Vê as respostas neste tópico, Roi. Chamamos-lhe "til", em inglês _tilde_.


----------



## cuchuflete

Hola Roi...

Olha aquí...http://forum.wordreference.com/showthread.php?t=20801

É muito fácil, não é?


----------



## ines

Roi Marphille said:
			
		

> Hi, sorry my ignorance.
> How can I type this waved accent used in Portuguese?
> the one for "nao"..?
> obrigado!



Hola, Roi, para la ã en Português, tenés que tipear: Alt + 0227
y para la Ã: Alt + 0195


----------



## nycphotography

yes but the method with ALT codes requires a different code for each combination.

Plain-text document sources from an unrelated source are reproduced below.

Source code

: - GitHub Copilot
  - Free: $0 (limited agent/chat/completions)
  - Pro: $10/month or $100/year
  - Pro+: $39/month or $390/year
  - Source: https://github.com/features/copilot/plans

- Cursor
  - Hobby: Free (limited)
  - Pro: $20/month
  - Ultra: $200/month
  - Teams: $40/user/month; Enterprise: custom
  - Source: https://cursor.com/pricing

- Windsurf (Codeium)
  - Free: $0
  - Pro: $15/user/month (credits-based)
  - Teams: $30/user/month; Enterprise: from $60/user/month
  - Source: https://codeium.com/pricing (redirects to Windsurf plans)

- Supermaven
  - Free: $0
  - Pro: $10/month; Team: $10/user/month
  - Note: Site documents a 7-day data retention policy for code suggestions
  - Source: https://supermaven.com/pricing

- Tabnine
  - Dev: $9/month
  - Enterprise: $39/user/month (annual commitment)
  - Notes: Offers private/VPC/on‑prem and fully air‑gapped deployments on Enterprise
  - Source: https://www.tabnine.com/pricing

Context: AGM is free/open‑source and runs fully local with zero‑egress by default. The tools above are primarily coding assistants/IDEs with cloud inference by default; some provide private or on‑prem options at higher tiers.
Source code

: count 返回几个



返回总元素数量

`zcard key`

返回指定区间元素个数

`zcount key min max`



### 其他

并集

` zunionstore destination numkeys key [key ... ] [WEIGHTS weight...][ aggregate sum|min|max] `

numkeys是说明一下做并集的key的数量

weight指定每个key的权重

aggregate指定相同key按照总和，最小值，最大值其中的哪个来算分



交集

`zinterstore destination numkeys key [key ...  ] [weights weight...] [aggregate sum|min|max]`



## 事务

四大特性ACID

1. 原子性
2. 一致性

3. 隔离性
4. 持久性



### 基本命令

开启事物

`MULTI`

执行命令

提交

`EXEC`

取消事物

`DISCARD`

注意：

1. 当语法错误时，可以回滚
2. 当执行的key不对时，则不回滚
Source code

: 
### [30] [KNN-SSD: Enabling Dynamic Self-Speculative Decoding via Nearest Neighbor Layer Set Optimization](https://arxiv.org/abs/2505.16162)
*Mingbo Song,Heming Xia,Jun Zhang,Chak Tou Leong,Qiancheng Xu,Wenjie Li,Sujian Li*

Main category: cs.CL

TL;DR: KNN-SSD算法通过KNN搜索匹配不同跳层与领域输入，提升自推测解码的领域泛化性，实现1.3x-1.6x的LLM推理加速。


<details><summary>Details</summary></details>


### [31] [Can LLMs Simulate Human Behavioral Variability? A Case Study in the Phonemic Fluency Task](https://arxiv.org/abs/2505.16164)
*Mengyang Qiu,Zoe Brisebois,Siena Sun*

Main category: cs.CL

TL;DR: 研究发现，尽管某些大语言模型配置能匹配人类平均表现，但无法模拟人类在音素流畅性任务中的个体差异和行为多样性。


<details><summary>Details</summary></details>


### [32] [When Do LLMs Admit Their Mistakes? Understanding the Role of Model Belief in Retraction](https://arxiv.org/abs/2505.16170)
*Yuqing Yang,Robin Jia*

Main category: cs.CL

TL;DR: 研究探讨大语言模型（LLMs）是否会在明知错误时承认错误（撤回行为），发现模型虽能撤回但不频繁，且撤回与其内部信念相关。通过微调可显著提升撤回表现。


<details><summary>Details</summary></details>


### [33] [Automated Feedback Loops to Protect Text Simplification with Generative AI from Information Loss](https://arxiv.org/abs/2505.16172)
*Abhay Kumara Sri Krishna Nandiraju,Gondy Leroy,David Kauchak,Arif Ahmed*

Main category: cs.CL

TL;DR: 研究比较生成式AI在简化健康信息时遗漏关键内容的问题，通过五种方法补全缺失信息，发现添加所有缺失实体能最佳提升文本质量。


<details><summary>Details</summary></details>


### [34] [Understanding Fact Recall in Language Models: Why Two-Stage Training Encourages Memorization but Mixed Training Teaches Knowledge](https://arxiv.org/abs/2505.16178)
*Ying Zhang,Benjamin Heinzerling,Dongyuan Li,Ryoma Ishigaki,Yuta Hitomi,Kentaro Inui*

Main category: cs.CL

You really want to set up the windows international keyboard, then you can use <right shift><right alt> to toggle into PT mode, after which you merely type  ~a = ã   ~A = Ã, 'c = ç,  'C = Ç, 'a = á, ^o = ô 
and so on.


----------



## Dr. Quizá

El símbolo ~ en el teclado español está en el 4 *no* numérico. Pulsad "Alt Gr" y "4" a la vez y luego "a", "A", "o" u "O": ã, Ã, õ, Õ

¡Más fácil no se puede!


----------



## Roi Marphille

Dr. Quizá said:
			
		

> El símbolo ~ en el teclado español está en el 4 *no* numérico. Pulsad "Alt Gr" y "4" a la vez y luego "a", "A", "o" u "O": ã, Ã, õ, Õ
> 
> ¡Más fácil no se puede!


es verdad!!!!! gracias!
thanks to all.


----------



## Roi Marphille

Disculpem, como poso fazer-lho em Mac?


----------



## cuchuflete

Roi...have a look at the instructions in stickies in every forum.

For MAC, it's ridiculously simple:
Option/alt + n,
then the letter you want to have a tilde.

Example  Opt+n, then n  =ñ
Opt+n, a = ã
Opt+n, o = õ


----------